Does AI Reviewer See the Full Picture? Attacking and Defending Multimodal Peer Review
Abstract
The formal integration of Large Language Models (LLMs) and Multimodal LLMs (MLLMs) into scientific peer-review workflows introduces novel and significant risks. Their safety against adversarial manipulation remains critically underexplored, especially given the multimodal nature of scientific papers where figures, not just text, convey core evidence. This creates a significant gap: current robustness studies are overwhelmingly text-only, and the problem is distinct from standard jailbreaking, as a peer-review attack seeks to induce a domain-specific, targeted failure (e.g., "inflate this score") rather than a general safety policy violation, for which no practical defenses exist.
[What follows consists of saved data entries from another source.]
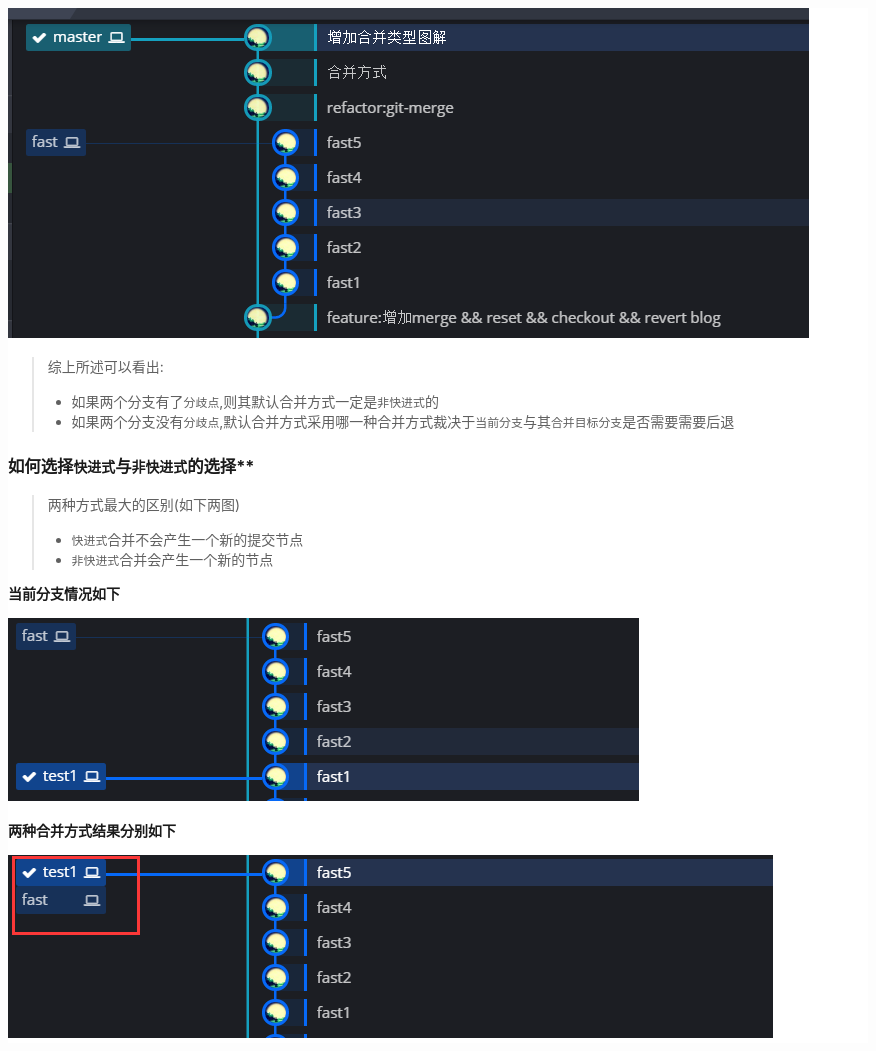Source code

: ![no-fast-forwar-2](/images/article/git/no-fast-forwar-2.png)

> 综上所述可以看出:
> - 如果两个分支有了`分歧点`,则其默认合并方式一定是`非快进式`的
> - 如果两个分支没有`分歧点`,默认合并方式采用哪一种合并方式裁决于`当前分支`与其`合并目标分支`是否需要需要后退


### 如何选择`快进式`与`非快进式`的选择**
> 两种方式最大的区别(如下两图)
> - `快进式`合并不会产生一个新的提交节点 
> - `非快进式`合并会产生一个新的节点

**当前分支情况如下**

![now branch](/images/article/git/fast-forwar-or-not-branch.png)

**两种合并方式结果分别如下**

![fast forward merge](/images/article/git/fast-forwar-merge.png)
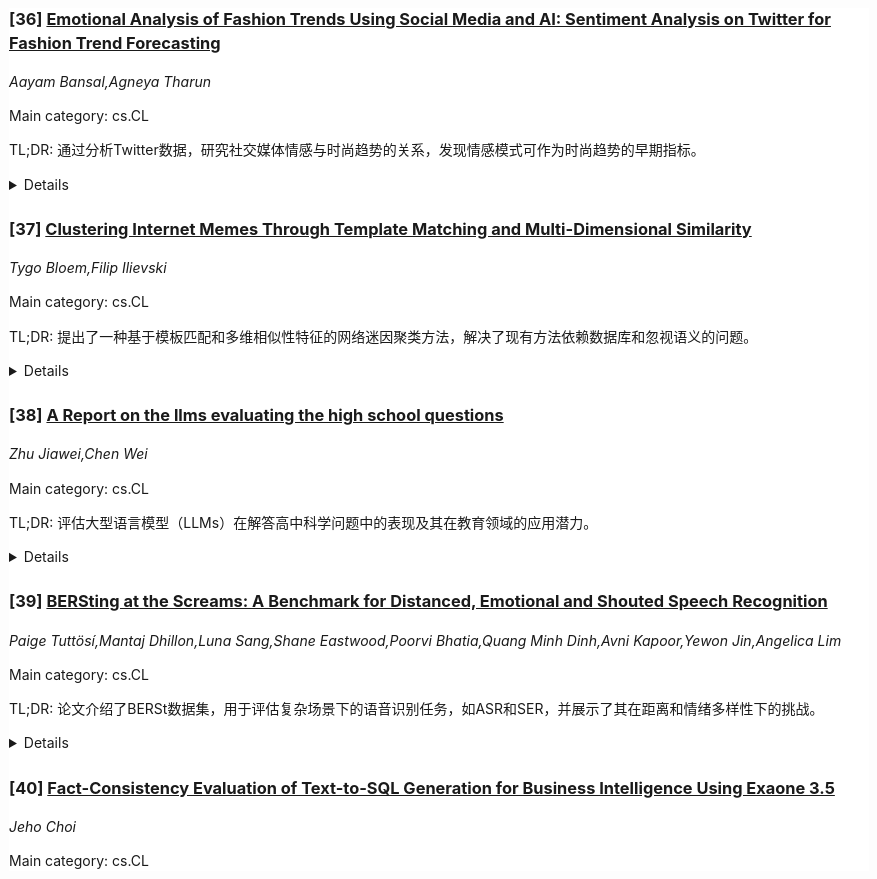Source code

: 
### [36] [Emotional Analysis of Fashion Trends Using Social Media and AI: Sentiment Analysis on Twitter for Fashion Trend Forecasting](https://arxiv.org/abs/2505.00050)
*Aayam Bansal,Agneya Tharun*

Main category: cs.CL

TL;DR: 通过分析Twitter数据，研究社交媒体情感与时尚趋势的关系，发现情感模式可作为时尚趋势的早期指标。


<details><summary>Details</summary></details>


### [37] [Clustering Internet Memes Through Template Matching and Multi-Dimensional Similarity](https://arxiv.org/abs/2505.00056)
*Tygo Bloem,Filip Ilievski*

Main category: cs.CL

TL;DR: 提出了一种基于模板匹配和多维相似性特征的网络迷因聚类方法，解决了现有方法依赖数据库和忽视语义的问题。


<details><summary>Details</summary></details>


### [38] [A Report on the llms evaluating the high school questions](https://arxiv.org/abs/2505.00057)
*Zhu Jiawei,Chen Wei*

Main category: cs.CL

TL;DR: 评估大型语言模型（LLMs）在解答高中科学问题中的表现及其在教育领域的应用潜力。


<details><summary>Details</summary></details>


### [39] [BERSting at the Screams: A Benchmark for Distanced, Emotional and Shouted Speech Recognition](https://arxiv.org/abs/2505.00059)
*Paige Tuttösí,Mantaj Dhillon,Luna Sang,Shane Eastwood,Poorvi Bhatia,Quang Minh Dinh,Avni Kapoor,Yewon Jin,Angelica Lim*

Main category: cs.CL

TL;DR: 论文介绍了BERSt数据集，用于评估复杂场景下的语音识别任务，如ASR和SER，并展示了其在距离和情绪多样性下的挑战。


<details><summary>Details</summary></details>


### [40] [Fact-Consistency Evaluation of Text-to-SQL Generation for Business Intelligence Using Exaone 3.5](https://arxiv.org/abs/2505.00060)
*Jeho Choi*

Main category: cs.CL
To address this, we introduce PaperGuard, the first comprehensive benchmark designed to systematically evaluate and defend AI-generated peer review against these domain-specific, cross-modal attacks. Our framework is built on three pillars: (1) a new multimodal peer-review dataset spanning multiple scientific domains; (2) a unified suite of attacks, including black-box prompt injections and white-box perturbations, specifically designed to target both text (GCG) and figures (PGD); and (3) a practical defense, motivated by the long-context challenge of academic papers, that uses chunk-based embedding search to efficiently localize and mitigate harmful instructions. Our extensive experiments, conducted across state-of-the-art models, confirm that these systems are pervasively vulnerable. PaperGuard establishes the foundational benchmark, protocols, and actionable defense necessary to pioneer trustworthy, attack-resilient AI-assisted scholarly reviewing.